Welcome! I am a fifth-year Quantitative Methods Ph.D. candidate in the Department of Psychology and Human Development, and a National Science Foundation (NSF) graduate research fellow.
Throughout my graduate career, I have pursued multiple lines of methodological research. First, I have derived practical tools and useful insights pertaining to multilevel modeling. I have published and presented work which illuminates best practices for centering multicategorical predictors in multilevel models, and interpreting their effects. Currently in my NSF-funded work, I am studying approaches for diagnosing and mitigating the harmful effects of collinearity in multilevel data.
Second, I study intrinsically nonlinear regression models for social science. The goal of my dissertation is to reduce barriers to their use on multiple fronts. To reduce theoretical barriers, I present a novel framework for proceeding with each stage of the nonlinear modeling process in a theory-focused and substantively useful manner, including choosing a nonlinear function, parameterizing the chosen function, incorporating covariates, and including moderators. To reduce practical barriers, I am developing a Shiny app that will enable researchers to fit and interpret nonlinear regression models (with moderators) in a point-and-click environment.

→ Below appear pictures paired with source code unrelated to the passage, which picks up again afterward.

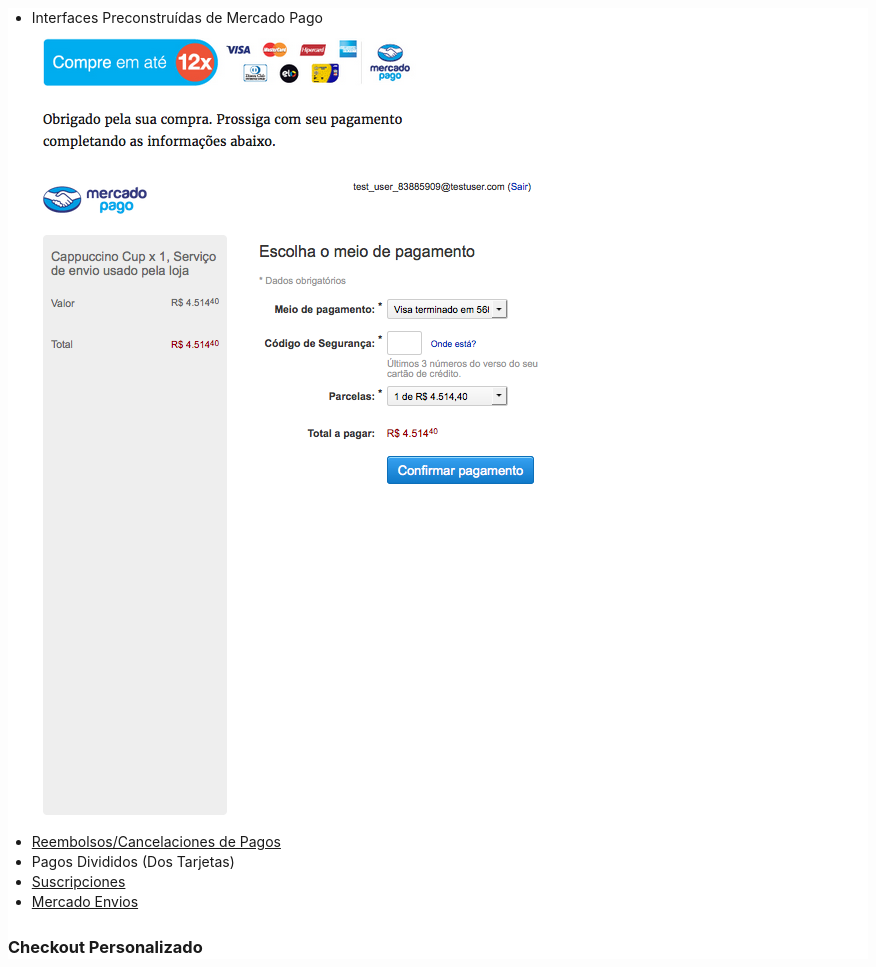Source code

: * Interfaces Preconstruídas de Mercado Pago<br>![Checkout Básico](/images/woocommerce-basic_checkout_payment.png)
* [Reembolsos/Cancelaciones de Pagos](https://www.mercadopago.com.br/developers/en/solutions/payments/basic-checkout/refund-cancel#refund)
* Pagos Divididos (Dos Tarjetas)
* [Suscripciones](https://www.mercadopago.com.br/developers/en/solutions/payments/basic-checkout/subscriptions/)
* [Mercado Envios](https://www.mercadopago.com.br/developers/en/solutions/payments/basic-checkout/receive-payments/)

### Checkout Personalizado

Substantively, I am particularly interested in applying advanced statistical methods to questions in family, health, and developmental psychology. For example, using IRT methods, I developed and validated a novel self-report instrument to measure parents’ feelings of guilt regarding the food choices they make for their child. I have also served as a statistical consultant on a variety of applied projects spanning these content areas and more.